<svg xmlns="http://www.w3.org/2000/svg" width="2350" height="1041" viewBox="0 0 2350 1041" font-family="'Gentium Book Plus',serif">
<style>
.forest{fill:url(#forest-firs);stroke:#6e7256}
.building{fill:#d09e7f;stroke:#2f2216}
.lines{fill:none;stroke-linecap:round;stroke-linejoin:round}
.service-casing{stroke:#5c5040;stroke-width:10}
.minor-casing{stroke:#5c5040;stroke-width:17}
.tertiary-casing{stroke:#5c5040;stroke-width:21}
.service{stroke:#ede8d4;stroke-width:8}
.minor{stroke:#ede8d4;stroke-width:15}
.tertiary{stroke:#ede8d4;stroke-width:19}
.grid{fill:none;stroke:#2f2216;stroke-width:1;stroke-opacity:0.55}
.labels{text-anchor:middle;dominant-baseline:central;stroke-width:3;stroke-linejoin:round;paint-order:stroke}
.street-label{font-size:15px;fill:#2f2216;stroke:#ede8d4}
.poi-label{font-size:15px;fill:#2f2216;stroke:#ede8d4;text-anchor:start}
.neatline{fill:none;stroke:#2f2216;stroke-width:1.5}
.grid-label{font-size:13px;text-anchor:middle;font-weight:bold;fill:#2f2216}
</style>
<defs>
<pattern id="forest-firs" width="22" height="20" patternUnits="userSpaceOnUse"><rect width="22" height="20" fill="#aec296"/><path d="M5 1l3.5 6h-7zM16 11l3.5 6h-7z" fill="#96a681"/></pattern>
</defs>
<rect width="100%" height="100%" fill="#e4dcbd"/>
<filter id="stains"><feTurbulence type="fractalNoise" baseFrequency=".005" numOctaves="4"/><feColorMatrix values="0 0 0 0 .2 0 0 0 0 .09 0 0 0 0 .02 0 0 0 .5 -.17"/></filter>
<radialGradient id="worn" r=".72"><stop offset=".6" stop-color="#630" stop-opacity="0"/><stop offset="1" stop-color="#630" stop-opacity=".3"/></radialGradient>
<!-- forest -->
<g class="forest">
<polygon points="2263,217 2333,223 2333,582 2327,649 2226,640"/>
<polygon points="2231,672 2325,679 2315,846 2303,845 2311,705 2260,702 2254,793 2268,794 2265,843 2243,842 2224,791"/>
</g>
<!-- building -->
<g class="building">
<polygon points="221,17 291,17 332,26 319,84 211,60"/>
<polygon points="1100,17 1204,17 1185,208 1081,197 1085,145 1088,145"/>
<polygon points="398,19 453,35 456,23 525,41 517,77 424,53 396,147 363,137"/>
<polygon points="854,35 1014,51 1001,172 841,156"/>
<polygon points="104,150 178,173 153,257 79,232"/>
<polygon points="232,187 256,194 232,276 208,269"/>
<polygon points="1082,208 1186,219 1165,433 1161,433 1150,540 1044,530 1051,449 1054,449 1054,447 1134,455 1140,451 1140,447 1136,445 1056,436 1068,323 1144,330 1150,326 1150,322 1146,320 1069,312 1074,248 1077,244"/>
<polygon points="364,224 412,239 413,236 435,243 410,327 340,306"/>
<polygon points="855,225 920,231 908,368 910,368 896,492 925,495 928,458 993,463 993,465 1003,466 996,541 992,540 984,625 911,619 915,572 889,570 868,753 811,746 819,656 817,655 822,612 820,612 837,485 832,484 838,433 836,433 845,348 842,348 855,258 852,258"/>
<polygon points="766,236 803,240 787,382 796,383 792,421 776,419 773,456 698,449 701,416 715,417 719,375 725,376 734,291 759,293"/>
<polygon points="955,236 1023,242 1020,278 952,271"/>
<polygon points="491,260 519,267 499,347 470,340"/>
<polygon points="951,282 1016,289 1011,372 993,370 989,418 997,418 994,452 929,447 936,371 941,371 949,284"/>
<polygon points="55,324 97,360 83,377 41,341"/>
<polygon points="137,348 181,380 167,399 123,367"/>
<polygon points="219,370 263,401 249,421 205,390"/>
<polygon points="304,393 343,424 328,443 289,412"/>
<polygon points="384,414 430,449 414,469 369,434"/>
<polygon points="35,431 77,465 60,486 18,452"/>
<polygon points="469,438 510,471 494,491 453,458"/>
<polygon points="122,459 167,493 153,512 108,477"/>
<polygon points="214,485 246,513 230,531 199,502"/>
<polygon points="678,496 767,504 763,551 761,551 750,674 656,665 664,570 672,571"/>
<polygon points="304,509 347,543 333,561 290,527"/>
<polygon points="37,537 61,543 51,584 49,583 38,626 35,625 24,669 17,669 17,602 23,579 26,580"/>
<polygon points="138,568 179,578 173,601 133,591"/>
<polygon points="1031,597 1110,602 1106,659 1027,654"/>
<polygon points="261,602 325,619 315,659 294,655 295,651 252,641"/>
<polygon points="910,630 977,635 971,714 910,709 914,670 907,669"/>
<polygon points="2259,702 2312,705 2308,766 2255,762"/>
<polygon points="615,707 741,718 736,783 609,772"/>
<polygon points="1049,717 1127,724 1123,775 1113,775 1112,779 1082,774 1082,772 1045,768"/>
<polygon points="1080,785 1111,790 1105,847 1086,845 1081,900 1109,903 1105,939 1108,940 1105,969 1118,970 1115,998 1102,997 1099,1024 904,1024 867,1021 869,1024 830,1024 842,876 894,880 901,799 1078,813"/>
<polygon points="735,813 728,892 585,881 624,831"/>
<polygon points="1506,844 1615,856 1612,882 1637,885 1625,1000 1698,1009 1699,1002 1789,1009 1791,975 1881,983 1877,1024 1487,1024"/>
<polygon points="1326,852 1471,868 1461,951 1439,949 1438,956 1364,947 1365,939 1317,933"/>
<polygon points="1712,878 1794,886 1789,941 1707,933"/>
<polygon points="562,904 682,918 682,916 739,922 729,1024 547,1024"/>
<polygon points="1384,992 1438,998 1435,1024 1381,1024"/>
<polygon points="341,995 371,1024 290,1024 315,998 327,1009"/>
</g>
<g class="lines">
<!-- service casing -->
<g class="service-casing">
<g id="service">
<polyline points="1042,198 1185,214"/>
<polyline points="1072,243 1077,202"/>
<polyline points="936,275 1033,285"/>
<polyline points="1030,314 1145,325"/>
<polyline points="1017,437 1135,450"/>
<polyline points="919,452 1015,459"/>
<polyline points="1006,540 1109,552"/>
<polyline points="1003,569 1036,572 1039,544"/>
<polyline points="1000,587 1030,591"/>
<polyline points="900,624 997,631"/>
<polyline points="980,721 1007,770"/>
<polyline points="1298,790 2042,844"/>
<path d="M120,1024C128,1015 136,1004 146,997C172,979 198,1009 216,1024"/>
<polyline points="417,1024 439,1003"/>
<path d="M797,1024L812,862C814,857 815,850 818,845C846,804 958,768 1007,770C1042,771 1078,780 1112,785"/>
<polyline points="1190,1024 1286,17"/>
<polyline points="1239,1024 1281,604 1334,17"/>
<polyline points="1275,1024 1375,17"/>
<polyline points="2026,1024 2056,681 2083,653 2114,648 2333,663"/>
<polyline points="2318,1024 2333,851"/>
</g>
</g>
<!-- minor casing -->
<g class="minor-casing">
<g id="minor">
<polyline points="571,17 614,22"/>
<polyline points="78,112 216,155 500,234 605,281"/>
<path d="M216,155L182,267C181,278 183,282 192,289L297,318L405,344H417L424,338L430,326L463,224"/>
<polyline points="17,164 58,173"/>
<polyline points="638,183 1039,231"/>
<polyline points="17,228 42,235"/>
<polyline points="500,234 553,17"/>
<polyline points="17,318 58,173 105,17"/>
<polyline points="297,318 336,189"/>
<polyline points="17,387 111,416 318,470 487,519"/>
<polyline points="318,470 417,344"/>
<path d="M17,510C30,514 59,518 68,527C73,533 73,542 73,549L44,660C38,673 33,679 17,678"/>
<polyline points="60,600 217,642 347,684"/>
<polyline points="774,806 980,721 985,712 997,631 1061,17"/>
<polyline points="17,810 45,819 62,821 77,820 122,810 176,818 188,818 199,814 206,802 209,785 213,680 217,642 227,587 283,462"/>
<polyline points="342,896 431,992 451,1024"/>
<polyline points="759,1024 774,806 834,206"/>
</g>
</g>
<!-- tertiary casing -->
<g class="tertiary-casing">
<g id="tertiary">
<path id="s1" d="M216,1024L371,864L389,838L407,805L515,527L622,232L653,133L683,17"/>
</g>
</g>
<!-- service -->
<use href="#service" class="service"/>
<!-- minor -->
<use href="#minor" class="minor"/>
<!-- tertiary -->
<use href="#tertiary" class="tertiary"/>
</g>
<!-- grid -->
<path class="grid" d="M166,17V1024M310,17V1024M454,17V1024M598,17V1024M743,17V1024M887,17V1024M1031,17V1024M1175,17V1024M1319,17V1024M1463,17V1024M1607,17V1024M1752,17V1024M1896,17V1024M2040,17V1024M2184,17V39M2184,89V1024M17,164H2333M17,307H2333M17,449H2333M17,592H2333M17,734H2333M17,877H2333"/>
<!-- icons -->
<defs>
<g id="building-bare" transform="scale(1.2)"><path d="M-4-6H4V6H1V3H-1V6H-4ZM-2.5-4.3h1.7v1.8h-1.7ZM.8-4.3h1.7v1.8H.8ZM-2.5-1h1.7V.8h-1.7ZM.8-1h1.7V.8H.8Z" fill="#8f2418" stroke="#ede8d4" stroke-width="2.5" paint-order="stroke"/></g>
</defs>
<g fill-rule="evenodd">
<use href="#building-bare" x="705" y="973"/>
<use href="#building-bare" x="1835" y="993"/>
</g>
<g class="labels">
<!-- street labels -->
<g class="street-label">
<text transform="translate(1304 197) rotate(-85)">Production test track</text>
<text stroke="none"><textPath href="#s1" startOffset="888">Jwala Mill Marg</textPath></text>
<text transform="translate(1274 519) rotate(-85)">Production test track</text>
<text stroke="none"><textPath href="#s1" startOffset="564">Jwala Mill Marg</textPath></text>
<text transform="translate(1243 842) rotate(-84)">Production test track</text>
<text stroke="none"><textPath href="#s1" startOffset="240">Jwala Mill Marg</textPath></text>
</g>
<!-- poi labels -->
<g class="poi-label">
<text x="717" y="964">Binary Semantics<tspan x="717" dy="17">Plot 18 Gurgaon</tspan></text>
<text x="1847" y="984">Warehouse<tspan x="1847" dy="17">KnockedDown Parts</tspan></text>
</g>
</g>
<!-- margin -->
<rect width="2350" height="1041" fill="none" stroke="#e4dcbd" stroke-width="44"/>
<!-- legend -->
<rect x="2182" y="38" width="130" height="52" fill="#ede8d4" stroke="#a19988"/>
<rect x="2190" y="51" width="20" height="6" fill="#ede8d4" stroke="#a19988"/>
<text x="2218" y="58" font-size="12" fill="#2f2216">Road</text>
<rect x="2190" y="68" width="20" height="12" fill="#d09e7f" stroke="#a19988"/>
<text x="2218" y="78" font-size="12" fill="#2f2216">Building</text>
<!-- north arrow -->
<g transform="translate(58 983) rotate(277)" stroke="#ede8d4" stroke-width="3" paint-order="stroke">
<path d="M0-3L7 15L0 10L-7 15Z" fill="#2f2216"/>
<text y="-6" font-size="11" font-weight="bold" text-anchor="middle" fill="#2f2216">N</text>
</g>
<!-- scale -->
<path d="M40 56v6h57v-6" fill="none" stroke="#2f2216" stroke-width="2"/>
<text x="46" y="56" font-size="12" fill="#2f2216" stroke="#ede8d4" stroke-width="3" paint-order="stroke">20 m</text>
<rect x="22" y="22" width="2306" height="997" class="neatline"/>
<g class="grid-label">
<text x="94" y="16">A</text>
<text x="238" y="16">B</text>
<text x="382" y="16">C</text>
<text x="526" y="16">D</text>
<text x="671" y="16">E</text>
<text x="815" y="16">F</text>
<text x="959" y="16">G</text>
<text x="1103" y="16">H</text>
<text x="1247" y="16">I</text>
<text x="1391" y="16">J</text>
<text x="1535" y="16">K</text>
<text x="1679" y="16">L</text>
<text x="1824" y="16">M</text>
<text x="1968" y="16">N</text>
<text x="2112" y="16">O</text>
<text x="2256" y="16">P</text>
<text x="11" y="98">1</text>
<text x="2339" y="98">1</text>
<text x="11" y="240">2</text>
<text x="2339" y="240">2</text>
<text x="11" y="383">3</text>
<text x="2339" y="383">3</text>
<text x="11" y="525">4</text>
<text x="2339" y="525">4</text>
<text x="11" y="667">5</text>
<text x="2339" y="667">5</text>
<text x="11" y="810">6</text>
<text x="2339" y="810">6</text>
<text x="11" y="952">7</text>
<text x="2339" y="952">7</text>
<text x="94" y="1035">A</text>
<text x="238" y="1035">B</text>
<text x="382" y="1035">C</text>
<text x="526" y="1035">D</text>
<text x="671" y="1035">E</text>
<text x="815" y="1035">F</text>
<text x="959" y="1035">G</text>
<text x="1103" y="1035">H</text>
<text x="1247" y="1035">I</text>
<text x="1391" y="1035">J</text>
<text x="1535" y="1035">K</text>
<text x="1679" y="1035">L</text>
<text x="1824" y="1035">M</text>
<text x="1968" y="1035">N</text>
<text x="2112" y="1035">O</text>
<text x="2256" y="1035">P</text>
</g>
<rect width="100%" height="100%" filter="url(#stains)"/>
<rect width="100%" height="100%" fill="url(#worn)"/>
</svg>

——————————

**Directions:** Across the listing above, find all lines where the word "worn" is present and copy them.

**Problem solution:**
<radialGradient id="worn" r=".72"><stop offset=".6" stop-color="#630" stop-opacity="0"/><stop offset="1" stop-color="#630" stop-opacity=".3"/></radialGradient>
<rect width="100%" height="100%" fill="url(#worn)"/>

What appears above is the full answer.